Monday, October 23, 2006

Of Cats Asses and Big Butts

Last Friday I got a rare treat – a date with my husband…no kids…no worries. On our way to our dinner we started discussing our cats…

We got 2 kittens about 5 months ago – a grey tabby and an orange tabby. Both have slowly become a part of our family. The orange one is my husband’s favorite – he curls up with him…he snuggles with him. The grey one is quite honestly one of the best cats I’ve ever owned – if you can get past the fact he likes to pee on Mermaid Barbie in our girls bathtub (who knows maybe Barbie really enjoys that type of water sport???) – he has our dog wrapped around his little paw – he will flop down in front of the dog and the dog will nuzzle it’s little belly…all he has to do is meow and the dog comes right to his side…I swear if they had the proper parts they would mate…In addition the grey one is perfect around the kids – he lets the girls do whatever they want to him – be it put him in a stroller and push him around…dress him up like the wolf dressed as Granny and play out the story of the Three Little Pigs…I do think one day he will crack if he hasn’t already – I can sort of see it in his eyes when the girls go to grab him – I can almost hear him saying to himself “They’re coming…go to the happy place…go to the happy place” – I may be the first person to own a cat with multiple personalities in a few years

Anyway we have found that the cats have the gastric equivalent of my husband…meaning they can clear a bathroom in under 2.7 seconds. Both my husband and I were discussing how such small creatures can make odors an such a grandiose scale. This got us into a discussion about air freshers – because I think I have tried just about everyone out there under $5…I remarked that they needed to have an air fresher scale…a scale made up of cat asses…have a small stink – use Febreeze with a one cat ass rating – a larger stink – move up to Glad plug-ins with a two Cat Ass rating….
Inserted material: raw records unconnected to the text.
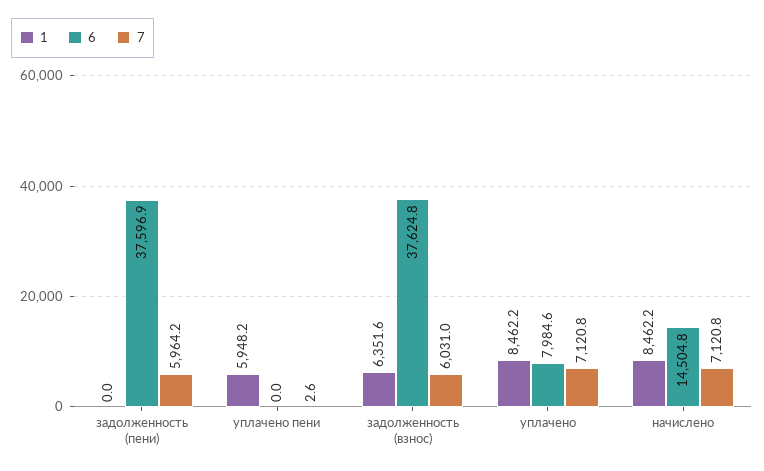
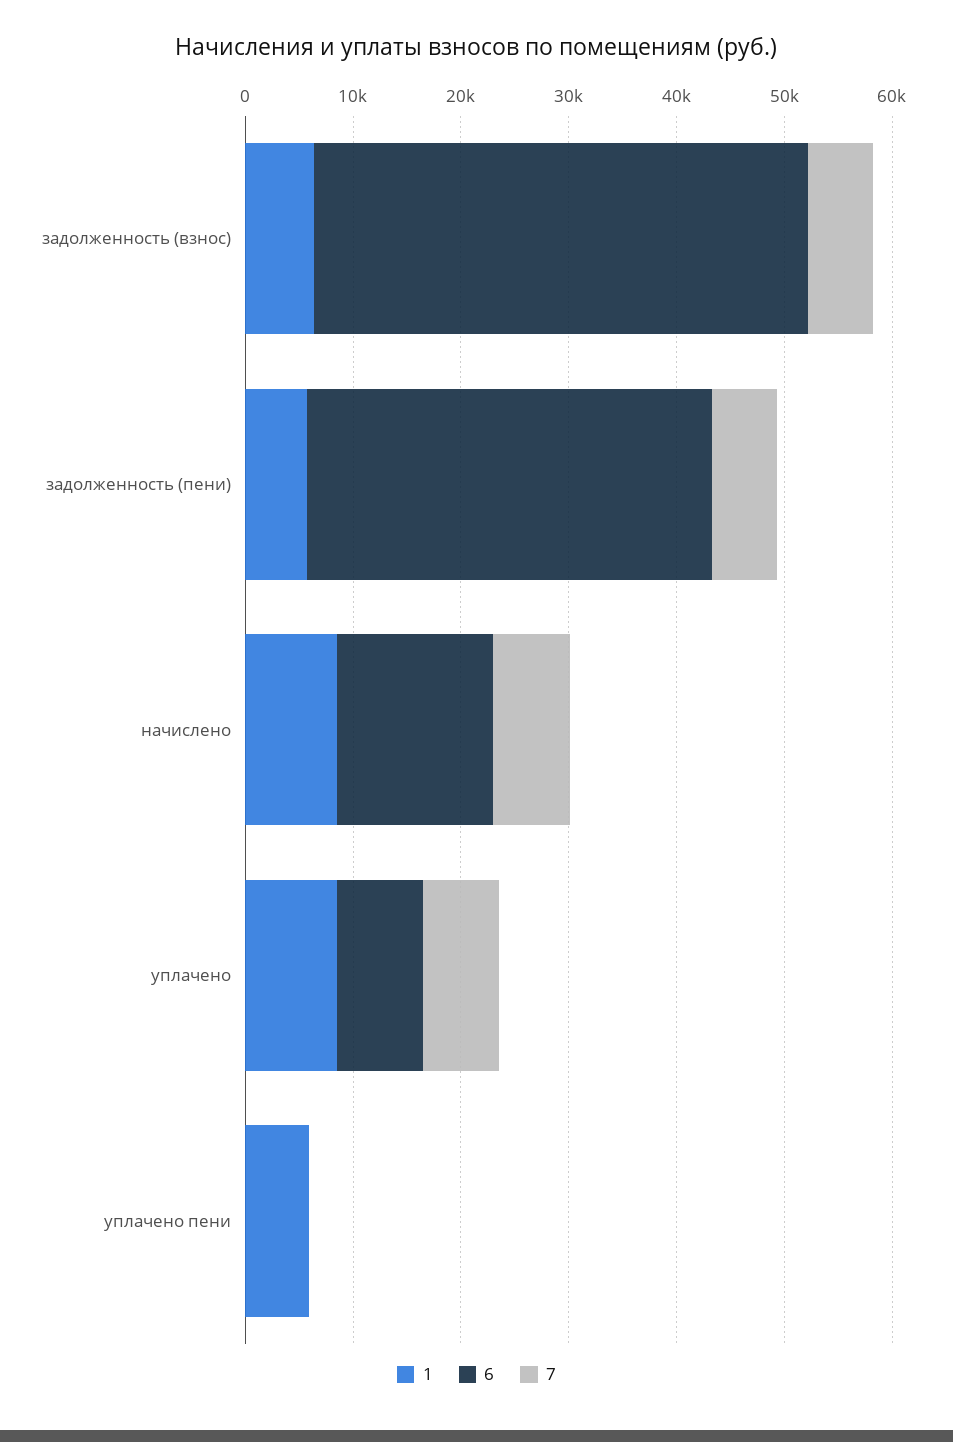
  {
    "1": {
-     "задолженность (пени)": 0,
+     "задолженность (пени)": 6000,
      "уплачено пени": 5948.2,
      "задолженность (взнос)": 6351.6,
      "уплачено": 8462.2,
      "начислено": 8462.2
    },
    "6": {
      "задолженность (пени)": 37596.9,
      "уплачено пени": 0,
-     "задолженность (взнос)": 37624.8,
+     "задолженность (взнос)": 46000,
      "уплачено": 7984.6,
      "начислено": 14504.8
    },
    "7": {
      "задолженность (пени)": 5964.2,
      "уплачено пени": 2.6,
      "задолженность (взнос)": 6031,
      "уплачено": 7120.8,
      "начислено": 7120.8
    }
  }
I have yet to come across a GREAT freshener – one with say a Cat Ass rating of 5…because that is what I think I need…the closet thing I have come across is Bath and Body works room sprays…Cat Ass rating of 3.97

Thanks to

This morning I was helping TW put on some jeans…only problem was the jeans were a size 6X and well my daughter has no ass…so I told her she had a skinny butt and pulled out another pair of jeans from her drawer…her response

“When I am a mommy I’ll have a big butt just like you”

To think I couldn’t wait for the day she would utter her first word….

1 comment:

Anonymous said...

OMG, I am dying over the cat ass rating system. If they had one for corgi asses (which currently have been expressing their glands all over our house) I would be so there.